Saturday 5 October 2013

017 Workflow and How To for "Master of Illusions"

Here is a quick workflow overview for my latest painting. 


 1. I had a very clear idea of what I wanted to paint. A creature conjuring an illusion to drive away some kind of treasure hunters.
I layed down a quick sketch for the composition, laying emphasis on foreground, midground and background in the values (from darker in the FG to lighter in the BG).
I first painted this in black and white, then layed a color layer on top and refine on a normal layer again. I also decided in this stage about my lighting.
The main light is the blueish-green coming from the opening in the ceiling, creating some rimlight on the foreground characters. A second lightsource is coming from the left off screen and is orangish-reddish.


 2. I refined the line sketches especially for the foreground characters and started to design out their armor/clothing


 3. I added some crude treasure coin pile with a quick brush I made. The brush is only ovals and circles of varying grey to black values set to scatter. Painting in B&W first and laying a color layer on top.
I completely filled the foreground characters with a brown tone underneath the line sketch and started to add light from both lightsources. I used a standard hard round brush and a standard soft brush.


 4. I started to refine the background more, painting the light and rocks of the cave with a chalk brush.


 5. Here I put a layer on top of the lines, starting to flesh out the illusion monster with basic, mostly opaque colors.
I also put a color layer on top of the foreground chracters to distinguish the clothing and hair from the skin. Then I put a normal layer on top to start painting out the lines and adding details. Still hard and soft standard brushes.
For the skin, I first painted with a hard brush, then using a blender brush (smudge tool with texture brush and spacing turned off on about 20% opacity) to gently blend in some areas where the transition would be softer, leaving some areas of harder transitions!


 6. Fleshed out the creature on the treasure pile and adding some smoke with a smoke brush.
Made some minor corrections to the illusion and detailed that more adding in more light form both sources.
On the foreground characters, I added an adjustment layer to correct the values in places to make them lighter.

Here´s an interesting method, I recently discovered to control value and color:

- Add a color layer and a luminosity layer on top of your image.
- Next add a new layer on top of everything and fill it with black. Set blend mode to saturation and you see your image in B&W. You can turn that layer on and off to check values.
- To correct color without influencing values, paint on the color layer while the black saturation layer is off.
- To correct values without affecting colors, turn on the black saturation layer, so that you get your b&w image and paint on the luminosity layer, picking values from your now b&w image.

I find that this gives me really good control over the image and rendering process.

The blue rim light is a layer set to divide (I never use that blend mode, but in this case, it worked )
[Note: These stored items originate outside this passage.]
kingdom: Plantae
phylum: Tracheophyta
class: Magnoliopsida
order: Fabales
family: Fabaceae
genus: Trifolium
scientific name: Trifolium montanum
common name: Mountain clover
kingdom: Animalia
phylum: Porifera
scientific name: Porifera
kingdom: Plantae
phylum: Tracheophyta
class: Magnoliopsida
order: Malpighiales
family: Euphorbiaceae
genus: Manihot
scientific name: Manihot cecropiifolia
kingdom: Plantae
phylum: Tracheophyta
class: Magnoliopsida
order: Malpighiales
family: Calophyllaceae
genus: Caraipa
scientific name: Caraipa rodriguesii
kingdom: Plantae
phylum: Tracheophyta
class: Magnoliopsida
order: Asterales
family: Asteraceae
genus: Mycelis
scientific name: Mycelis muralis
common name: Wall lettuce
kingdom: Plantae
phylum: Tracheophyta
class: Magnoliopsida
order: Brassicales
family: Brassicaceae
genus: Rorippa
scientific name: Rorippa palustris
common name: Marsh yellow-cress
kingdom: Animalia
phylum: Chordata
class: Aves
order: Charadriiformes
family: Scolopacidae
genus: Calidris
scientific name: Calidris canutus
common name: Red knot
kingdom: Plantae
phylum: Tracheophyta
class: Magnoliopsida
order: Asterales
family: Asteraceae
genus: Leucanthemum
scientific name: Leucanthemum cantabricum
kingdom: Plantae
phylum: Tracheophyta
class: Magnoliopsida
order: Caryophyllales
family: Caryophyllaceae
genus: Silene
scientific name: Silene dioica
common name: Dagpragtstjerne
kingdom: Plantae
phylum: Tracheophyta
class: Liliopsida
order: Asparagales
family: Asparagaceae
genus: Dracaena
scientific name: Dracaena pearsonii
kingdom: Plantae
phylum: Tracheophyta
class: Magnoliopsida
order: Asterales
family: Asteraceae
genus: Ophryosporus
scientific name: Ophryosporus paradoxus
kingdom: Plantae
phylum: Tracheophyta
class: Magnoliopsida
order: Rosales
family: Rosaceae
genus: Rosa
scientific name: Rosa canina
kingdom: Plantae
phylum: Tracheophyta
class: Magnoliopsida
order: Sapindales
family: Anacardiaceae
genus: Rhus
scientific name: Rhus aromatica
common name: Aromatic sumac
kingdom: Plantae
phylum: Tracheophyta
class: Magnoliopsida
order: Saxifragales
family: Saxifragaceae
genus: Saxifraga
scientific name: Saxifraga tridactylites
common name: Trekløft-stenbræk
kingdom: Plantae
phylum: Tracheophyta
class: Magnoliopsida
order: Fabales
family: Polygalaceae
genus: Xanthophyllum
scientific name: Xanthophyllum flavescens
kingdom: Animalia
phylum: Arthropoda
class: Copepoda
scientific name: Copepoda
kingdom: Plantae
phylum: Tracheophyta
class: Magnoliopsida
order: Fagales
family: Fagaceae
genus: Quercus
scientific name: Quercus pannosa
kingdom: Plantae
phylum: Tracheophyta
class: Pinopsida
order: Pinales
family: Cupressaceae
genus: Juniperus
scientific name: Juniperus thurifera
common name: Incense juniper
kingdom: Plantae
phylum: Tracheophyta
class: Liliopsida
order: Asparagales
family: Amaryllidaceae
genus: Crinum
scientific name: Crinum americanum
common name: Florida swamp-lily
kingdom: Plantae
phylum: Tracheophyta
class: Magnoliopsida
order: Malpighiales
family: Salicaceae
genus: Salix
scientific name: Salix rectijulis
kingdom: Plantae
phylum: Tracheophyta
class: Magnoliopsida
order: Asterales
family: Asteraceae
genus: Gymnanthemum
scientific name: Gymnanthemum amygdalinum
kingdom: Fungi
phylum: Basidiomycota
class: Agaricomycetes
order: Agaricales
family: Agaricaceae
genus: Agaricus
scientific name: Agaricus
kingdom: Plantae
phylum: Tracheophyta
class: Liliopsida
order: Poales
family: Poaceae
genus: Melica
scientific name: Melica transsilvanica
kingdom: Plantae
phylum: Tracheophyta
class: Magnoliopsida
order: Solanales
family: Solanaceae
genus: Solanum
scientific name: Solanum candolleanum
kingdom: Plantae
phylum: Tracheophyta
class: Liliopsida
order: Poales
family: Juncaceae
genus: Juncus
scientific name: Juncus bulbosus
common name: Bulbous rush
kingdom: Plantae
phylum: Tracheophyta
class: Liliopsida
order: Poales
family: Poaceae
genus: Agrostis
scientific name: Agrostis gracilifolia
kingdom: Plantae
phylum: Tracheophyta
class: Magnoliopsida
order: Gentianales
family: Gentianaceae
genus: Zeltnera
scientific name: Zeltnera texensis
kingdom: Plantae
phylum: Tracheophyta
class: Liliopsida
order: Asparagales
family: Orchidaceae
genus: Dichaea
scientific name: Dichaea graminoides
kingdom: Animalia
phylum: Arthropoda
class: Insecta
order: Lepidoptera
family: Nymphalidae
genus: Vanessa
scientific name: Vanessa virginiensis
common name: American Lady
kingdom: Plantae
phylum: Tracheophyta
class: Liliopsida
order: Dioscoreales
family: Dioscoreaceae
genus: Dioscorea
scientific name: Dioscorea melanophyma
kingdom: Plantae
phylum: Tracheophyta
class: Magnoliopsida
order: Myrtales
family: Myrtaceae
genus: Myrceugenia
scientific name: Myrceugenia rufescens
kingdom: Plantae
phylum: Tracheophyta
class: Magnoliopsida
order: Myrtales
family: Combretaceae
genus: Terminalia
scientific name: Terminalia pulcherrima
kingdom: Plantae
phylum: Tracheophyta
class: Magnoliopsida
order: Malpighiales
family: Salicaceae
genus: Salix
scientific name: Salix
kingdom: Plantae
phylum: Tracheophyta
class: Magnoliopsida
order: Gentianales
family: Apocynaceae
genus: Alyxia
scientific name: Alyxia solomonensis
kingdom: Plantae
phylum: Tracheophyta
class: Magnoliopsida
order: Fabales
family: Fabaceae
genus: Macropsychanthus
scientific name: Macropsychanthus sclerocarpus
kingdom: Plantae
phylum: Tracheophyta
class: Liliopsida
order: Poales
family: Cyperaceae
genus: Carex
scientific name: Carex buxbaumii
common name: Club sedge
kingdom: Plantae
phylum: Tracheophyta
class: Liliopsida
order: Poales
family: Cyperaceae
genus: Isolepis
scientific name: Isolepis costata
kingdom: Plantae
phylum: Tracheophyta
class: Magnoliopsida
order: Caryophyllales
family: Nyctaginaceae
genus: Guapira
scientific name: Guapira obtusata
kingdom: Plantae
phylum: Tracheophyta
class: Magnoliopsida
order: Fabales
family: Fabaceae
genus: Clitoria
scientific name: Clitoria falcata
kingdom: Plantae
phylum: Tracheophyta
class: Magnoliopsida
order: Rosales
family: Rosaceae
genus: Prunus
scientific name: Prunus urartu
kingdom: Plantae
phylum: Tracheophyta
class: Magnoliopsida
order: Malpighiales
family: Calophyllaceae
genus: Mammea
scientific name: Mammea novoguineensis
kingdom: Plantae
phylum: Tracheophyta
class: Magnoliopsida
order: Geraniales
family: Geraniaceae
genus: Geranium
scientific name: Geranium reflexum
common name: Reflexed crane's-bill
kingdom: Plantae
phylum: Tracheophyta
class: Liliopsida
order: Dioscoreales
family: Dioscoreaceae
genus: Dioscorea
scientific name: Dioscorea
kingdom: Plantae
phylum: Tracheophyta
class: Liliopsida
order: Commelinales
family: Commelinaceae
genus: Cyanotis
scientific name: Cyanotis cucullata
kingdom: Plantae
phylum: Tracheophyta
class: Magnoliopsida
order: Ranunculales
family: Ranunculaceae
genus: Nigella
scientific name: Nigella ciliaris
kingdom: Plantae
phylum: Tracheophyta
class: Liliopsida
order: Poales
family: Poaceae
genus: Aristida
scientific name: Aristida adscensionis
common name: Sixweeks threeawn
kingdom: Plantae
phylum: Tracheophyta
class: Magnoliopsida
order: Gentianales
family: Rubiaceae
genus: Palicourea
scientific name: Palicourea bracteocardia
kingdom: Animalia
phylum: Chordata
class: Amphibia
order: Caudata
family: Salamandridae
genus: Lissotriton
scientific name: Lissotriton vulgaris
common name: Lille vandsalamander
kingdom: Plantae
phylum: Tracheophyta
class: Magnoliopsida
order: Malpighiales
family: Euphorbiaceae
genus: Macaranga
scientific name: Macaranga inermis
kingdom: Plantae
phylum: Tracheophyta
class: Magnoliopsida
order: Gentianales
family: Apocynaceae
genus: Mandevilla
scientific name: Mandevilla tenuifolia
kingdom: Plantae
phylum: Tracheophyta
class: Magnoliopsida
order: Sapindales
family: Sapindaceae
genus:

 7. Refining details on the illusion, adding some glow on the red magic effect, the gold and blue light with a color dodge layer.


 8. Refining of the illusion by adding a slight phototexture and painting over it, working it into the image.
I changed the colors with a color adjustment layer to a more blueish-green and detailing out the treasure pile. Adding some treasure pieces and giving volume to the coins by painting in a dark rim on some of them
The foreground characters get more detail and using a soft round brush, I work out the skin. I also added some purplish tones around the eyes and a more red tone on the nose, switch hard, soft and blender brush, not using dodge or a color dodge layer


 9. Finally I added some curve adjustment layer, a color balance and hue layer to correct the colors (especially to bring out the red light source on the left) Remember that those adjustement layers have mask layers! Use them to get your adjustments to the spots you really want altered, not to change the whole image!
Painting in a stronger, detailed rim light and adding a slight noise filter and the painting is done.